== Segment start ==

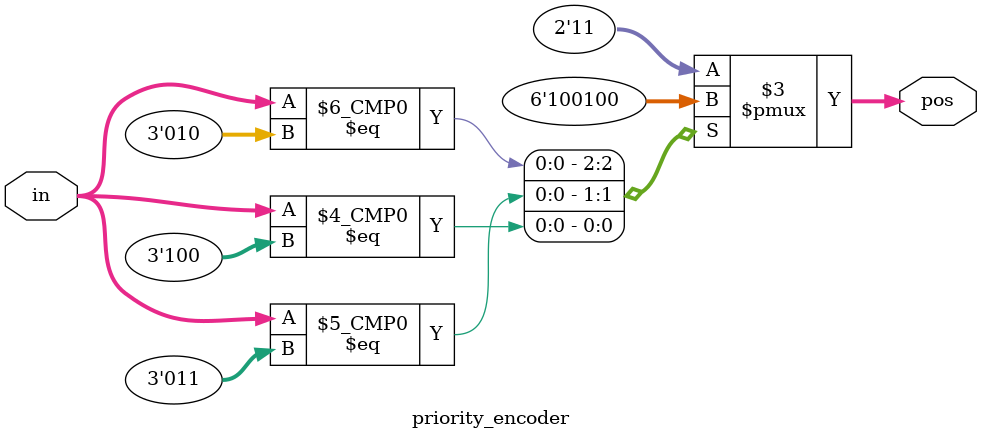
<source format=v>
module priority_encoder( 
input [2:0] in,
output reg [1:0] pos ); 
// When sel=1, assign b to out
always@( in )
	case( in )
		3'b001: 
			pos = 2'b11;
		3'b010:
			pos = 2'b10;
		3'b011:
			pos = 2'b01;
		3'b100:
			pos = 2'b00;
		default: 
			pos = 2'b11;
	endcase
endmodule

</source>
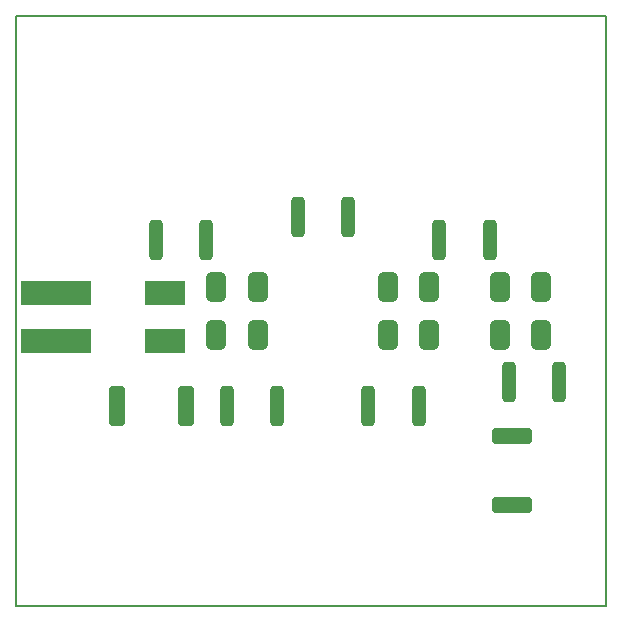
<source format=gbp>
G04 #@! TF.GenerationSoftware,KiCad,Pcbnew,6.0.0-d3dd2cf0fa~116~ubuntu20.04.1*
G04 #@! TF.CreationDate,2022-01-09T22:46:25+01:00*
G04 #@! TF.ProjectId,Statikplatte,53746174-696b-4706-9c61-7474652e6b69,rev?*
G04 #@! TF.SameCoordinates,Original*
G04 #@! TF.FileFunction,Paste,Bot*
G04 #@! TF.FilePolarity,Positive*
%FSLAX46Y46*%
G04 Gerber Fmt 4.6, Leading zero omitted, Abs format (unit mm)*
G04 Created by KiCad (PCBNEW 6.0.0-d3dd2cf0fa~116~ubuntu20.04.1) date 2022-01-09 22:46:25*
%MOMM*%
%LPD*%
G01*
G04 APERTURE LIST*
G04 Aperture macros list*
%AMRoundRect*
0 Rectangle with rounded corners*
0 $1 Rounding radius*
0 $2 $3 $4 $5 $6 $7 $8 $9 X,Y pos of 4 corners*
0 Add a 4 corners polygon primitive as box body*
4,1,4,$2,$3,$4,$5,$6,$7,$8,$9,$2,$3,0*
0 Add four circle primitives for the rounded corners*
1,1,$1+$1,$2,$3*
1,1,$1+$1,$4,$5*
1,1,$1+$1,$6,$7*
1,1,$1+$1,$8,$9*
0 Add four rect primitives between the rounded corners*
20,1,$1+$1,$2,$3,$4,$5,0*
20,1,$1+$1,$4,$5,$6,$7,0*
20,1,$1+$1,$6,$7,$8,$9,0*
20,1,$1+$1,$8,$9,$2,$3,0*%
G04 Aperture macros list end*
G04 #@! TA.AperFunction,Profile*
%ADD10C,0.150000*%
G04 #@! TD*
%ADD11RoundRect,0.250000X1.425000X-0.425000X1.425000X0.425000X-1.425000X0.425000X-1.425000X-0.425000X0*%
%ADD12RoundRect,0.250000X-0.425000X-1.425000X0.425000X-1.425000X0.425000X1.425000X-0.425000X1.425000X0*%
%ADD13R,3.500000X2.000000*%
%ADD14R,6.000000X2.000000*%
%ADD15RoundRect,0.250000X0.312500X1.450000X-0.312500X1.450000X-0.312500X-1.450000X0.312500X-1.450000X0*%
%ADD16RoundRect,0.425000X0.425000X-0.825000X0.425000X0.825000X-0.425000X0.825000X-0.425000X-0.825000X0*%
%ADD17RoundRect,0.425000X-0.425000X0.825000X-0.425000X-0.825000X0.425000X-0.825000X0.425000X0.825000X0*%
G04 APERTURE END LIST*
D10*
X125000000Y-75000000D02*
X175000000Y-75000000D01*
X175000000Y-75000000D02*
X175000000Y-125000000D01*
X125000000Y-125000000D02*
X175000000Y-125000000D01*
X125000000Y-75000000D02*
X125000000Y-125000000D01*
D11*
X167000000Y-110600000D03*
X167000000Y-116400000D03*
D12*
X139400000Y-108000000D03*
X133600000Y-108000000D03*
D13*
X137625000Y-98500000D03*
X137625000Y-102500000D03*
D14*
X128375000Y-98500000D03*
X128375000Y-102500000D03*
D15*
X142862500Y-108000000D03*
X147137500Y-108000000D03*
X148862500Y-92000000D03*
X153137500Y-92000000D03*
X154862500Y-108000000D03*
X159137500Y-108000000D03*
X160862500Y-94000000D03*
X165137500Y-94000000D03*
X166725000Y-106000000D03*
X171000000Y-106000000D03*
D16*
X145500000Y-98000000D03*
X145500000Y-102000000D03*
D17*
X156500000Y-102000000D03*
X156500000Y-98000000D03*
D16*
X160000000Y-98000000D03*
X160000000Y-102000000D03*
D17*
X166000000Y-102000000D03*
X166000000Y-98000000D03*
D16*
X169500000Y-98000000D03*
X169500000Y-102000000D03*
D15*
X136862500Y-94000000D03*
X141137500Y-94000000D03*
D17*
X142000000Y-102000000D03*
X142000000Y-98000000D03*
M02*

</source>
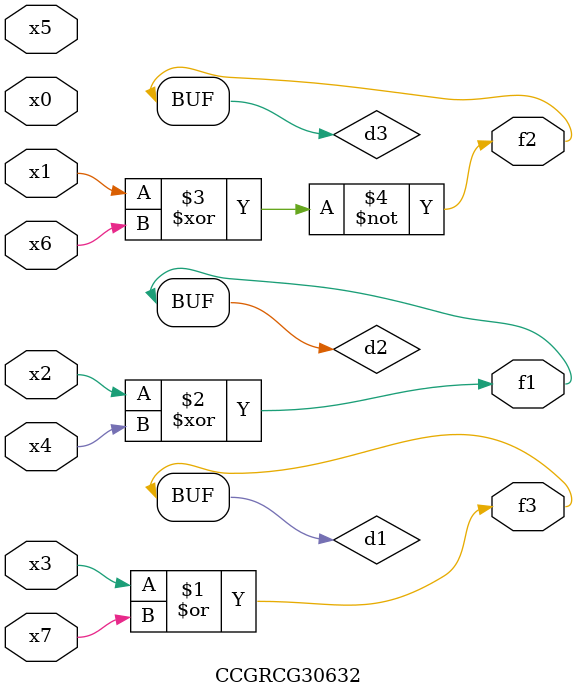
<source format=v>
module CCGRCG30632(
	input x0, x1, x2, x3, x4, x5, x6, x7,
	output f1, f2, f3
);

	wire d1, d2, d3;

	or (d1, x3, x7);
	xor (d2, x2, x4);
	xnor (d3, x1, x6);
	assign f1 = d2;
	assign f2 = d3;
	assign f3 = d1;
endmodule

</source>
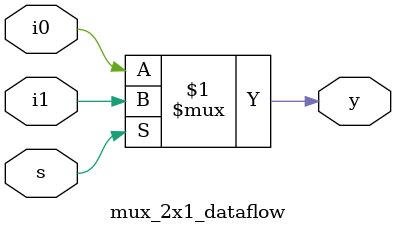
<source format=v>
`timescale 10ns/10ps

module mux_2x1_dataflow(i0,i1,s,y);



input i0, i1, s;

output y;

assign y=(s)?i1:i0;

endmodule
</source>
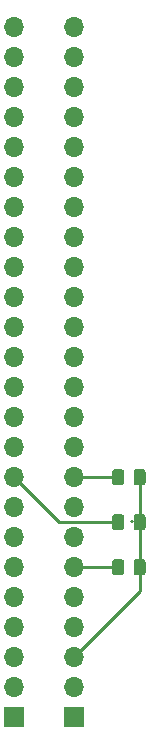
<source format=gbr>
%TF.GenerationSoftware,KiCad,Pcbnew,(5.1.10)-1*%
%TF.CreationDate,2021-05-31T22:30:43+02:00*%
%TF.ProjectId,Nes Sound Expansion,4e657320-536f-4756-9e64-20457870616e,rev?*%
%TF.SameCoordinates,Original*%
%TF.FileFunction,Copper,L1,Top*%
%TF.FilePolarity,Positive*%
%FSLAX46Y46*%
G04 Gerber Fmt 4.6, Leading zero omitted, Abs format (unit mm)*
G04 Created by KiCad (PCBNEW (5.1.10)-1) date 2021-05-31 22:30:43*
%MOMM*%
%LPD*%
G01*
G04 APERTURE LIST*
%TA.AperFunction,ComponentPad*%
%ADD10O,1.700000X1.700000*%
%TD*%
%TA.AperFunction,ComponentPad*%
%ADD11R,1.700000X1.700000*%
%TD*%
%TA.AperFunction,Conductor*%
%ADD12C,0.250000*%
%TD*%
G04 APERTURE END LIST*
%TO.P,R2,2*%
%TO.N,AudIn*%
%TA.AperFunction,SMDPad,CuDef*%
G36*
G01*
X113914500Y-92906002D02*
X113914500Y-92005998D01*
G75*
G02*
X114164498Y-91756000I249998J0D01*
G01*
X114689502Y-91756000D01*
G75*
G02*
X114939500Y-92005998I0J-249998D01*
G01*
X114939500Y-92906002D01*
G75*
G02*
X114689502Y-93156000I-249998J0D01*
G01*
X114164498Y-93156000D01*
G75*
G02*
X113914500Y-92906002I0J249998D01*
G01*
G37*
%TD.AperFunction*%
%TO.P,R2,1*%
%TO.N,Net-(J4-Pad9)*%
%TA.AperFunction,SMDPad,CuDef*%
G36*
G01*
X112089500Y-92906002D02*
X112089500Y-92005998D01*
G75*
G02*
X112339498Y-91756000I249998J0D01*
G01*
X112864502Y-91756000D01*
G75*
G02*
X113114500Y-92005998I0J-249998D01*
G01*
X113114500Y-92906002D01*
G75*
G02*
X112864502Y-93156000I-249998J0D01*
G01*
X112339498Y-93156000D01*
G75*
G02*
X112089500Y-92906002I0J249998D01*
G01*
G37*
%TD.AperFunction*%
%TD*%
%TO.P,R3,2*%
%TO.N,AudIn*%
%TA.AperFunction,SMDPad,CuDef*%
G36*
G01*
X113914500Y-96716002D02*
X113914500Y-95815998D01*
G75*
G02*
X114164498Y-95566000I249998J0D01*
G01*
X114689502Y-95566000D01*
G75*
G02*
X114939500Y-95815998I0J-249998D01*
G01*
X114939500Y-96716002D01*
G75*
G02*
X114689502Y-96966000I-249998J0D01*
G01*
X114164498Y-96966000D01*
G75*
G02*
X113914500Y-96716002I0J249998D01*
G01*
G37*
%TD.AperFunction*%
%TO.P,R3,1*%
%TO.N,Net-(J3-Pad6)*%
%TA.AperFunction,SMDPad,CuDef*%
G36*
G01*
X112089500Y-96716002D02*
X112089500Y-95815998D01*
G75*
G02*
X112339498Y-95566000I249998J0D01*
G01*
X112864502Y-95566000D01*
G75*
G02*
X113114500Y-95815998I0J-249998D01*
G01*
X113114500Y-96716002D01*
G75*
G02*
X112864502Y-96966000I-249998J0D01*
G01*
X112339498Y-96966000D01*
G75*
G02*
X112089500Y-96716002I0J249998D01*
G01*
G37*
%TD.AperFunction*%
%TD*%
%TO.P,R1,2*%
%TO.N,AudIn*%
%TA.AperFunction,SMDPad,CuDef*%
G36*
G01*
X113914500Y-89096002D02*
X113914500Y-88195998D01*
G75*
G02*
X114164498Y-87946000I249998J0D01*
G01*
X114689502Y-87946000D01*
G75*
G02*
X114939500Y-88195998I0J-249998D01*
G01*
X114939500Y-89096002D01*
G75*
G02*
X114689502Y-89346000I-249998J0D01*
G01*
X114164498Y-89346000D01*
G75*
G02*
X113914500Y-89096002I0J249998D01*
G01*
G37*
%TD.AperFunction*%
%TO.P,R1,1*%
%TO.N,Net-(J3-Pad9)*%
%TA.AperFunction,SMDPad,CuDef*%
G36*
G01*
X112089500Y-89096002D02*
X112089500Y-88195998D01*
G75*
G02*
X112339498Y-87946000I249998J0D01*
G01*
X112864502Y-87946000D01*
G75*
G02*
X113114500Y-88195998I0J-249998D01*
G01*
X113114500Y-89096002D01*
G75*
G02*
X112864502Y-89346000I-249998J0D01*
G01*
X112339498Y-89346000D01*
G75*
G02*
X112089500Y-89096002I0J249998D01*
G01*
G37*
%TD.AperFunction*%
%TD*%
D10*
%TO.P,J3,24*%
%TO.N,N/C*%
X108839000Y-50546000D03*
%TO.P,J3,23*%
X108839000Y-53086000D03*
%TO.P,J3,22*%
X108839000Y-55626000D03*
%TO.P,J3,21*%
X108839000Y-58166000D03*
%TO.P,J3,20*%
X108839000Y-60706000D03*
%TO.P,J3,19*%
X108839000Y-63246000D03*
%TO.P,J3,18*%
X108839000Y-65786000D03*
%TO.P,J3,17*%
X108839000Y-68326000D03*
%TO.P,J3,16*%
X108839000Y-70866000D03*
%TO.P,J3,15*%
X108839000Y-73406000D03*
%TO.P,J3,14*%
X108839000Y-75946000D03*
%TO.P,J3,13*%
X108839000Y-78486000D03*
%TO.P,J3,12*%
X108839000Y-81026000D03*
%TO.P,J3,11*%
X108839000Y-83566000D03*
%TO.P,J3,10*%
X108839000Y-86106000D03*
%TO.P,J3,9*%
%TO.N,Net-(J3-Pad9)*%
X108839000Y-88646000D03*
%TO.P,J3,8*%
%TO.N,N/C*%
X108839000Y-91186000D03*
%TO.P,J3,7*%
X108839000Y-93726000D03*
%TO.P,J3,6*%
%TO.N,Net-(J3-Pad6)*%
X108839000Y-96266000D03*
%TO.P,J3,5*%
%TO.N,N/C*%
X108839000Y-98806000D03*
%TO.P,J3,4*%
X108839000Y-101346000D03*
%TO.P,J3,3*%
%TO.N,AudIn*%
X108839000Y-103886000D03*
%TO.P,J3,2*%
%TO.N,GND*%
X108839000Y-106426000D03*
D11*
%TO.P,J3,1*%
%TO.N,Net-(J3-Pad1)*%
X108839000Y-108966000D03*
%TD*%
D10*
%TO.P,J4,24*%
%TO.N,N/C*%
X103759000Y-50546000D03*
%TO.P,J4,23*%
X103759000Y-53086000D03*
%TO.P,J4,22*%
X103759000Y-55626000D03*
%TO.P,J4,21*%
X103759000Y-58166000D03*
%TO.P,J4,20*%
X103759000Y-60706000D03*
%TO.P,J4,19*%
X103759000Y-63246000D03*
%TO.P,J4,18*%
X103759000Y-65786000D03*
%TO.P,J4,17*%
X103759000Y-68326000D03*
%TO.P,J4,16*%
X103759000Y-70866000D03*
%TO.P,J4,15*%
X103759000Y-73406000D03*
%TO.P,J4,14*%
X103759000Y-75946000D03*
%TO.P,J4,13*%
X103759000Y-78486000D03*
%TO.P,J4,12*%
X103759000Y-81026000D03*
%TO.P,J4,11*%
X103759000Y-83566000D03*
%TO.P,J4,10*%
X103759000Y-86106000D03*
%TO.P,J4,9*%
%TO.N,Net-(J4-Pad9)*%
X103759000Y-88646000D03*
%TO.P,J4,8*%
%TO.N,N/C*%
X103759000Y-91186000D03*
%TO.P,J4,7*%
X103759000Y-93726000D03*
%TO.P,J4,6*%
X103759000Y-96266000D03*
%TO.P,J4,5*%
X103759000Y-98806000D03*
%TO.P,J4,4*%
X103759000Y-101346000D03*
%TO.P,J4,3*%
X103759000Y-103886000D03*
%TO.P,J4,2*%
%TO.N,GND*%
X103759000Y-106426000D03*
D11*
%TO.P,J4,1*%
%TO.N,Net-(J3-Pad1)*%
X103759000Y-108966000D03*
%TD*%
D12*
%TO.N,Net-(J3-Pad9)*%
X112602000Y-88646000D02*
X108839000Y-88646000D01*
%TO.N,Net-(J3-Pad6)*%
X112602000Y-96266000D02*
X108839000Y-96266000D01*
%TO.N,Net-(J4-Pad9)*%
X113745000Y-92329000D02*
X113712999Y-92361001D01*
X107569000Y-92456000D02*
X103759000Y-88646000D01*
X112602000Y-92456000D02*
X107569000Y-92456000D01*
%TO.N,AudIn*%
X114427000Y-96266000D02*
X114427000Y-92329000D01*
X114427000Y-88646000D02*
X114427000Y-92329000D01*
X114427000Y-98298000D02*
X108839000Y-103886000D01*
X114427000Y-96266000D02*
X114427000Y-98298000D01*
%TD*%
M02*

</source>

== Segment end ==

REQUIRED WORK:
Return each line from the entries above that includes "assign".

TASK SOLUTION:
// When sel=1, assign b to out
	assign f1 = d2;
	assign f2 = d3;
	assign f3 = d1;
assign y=(s)?i1:i0;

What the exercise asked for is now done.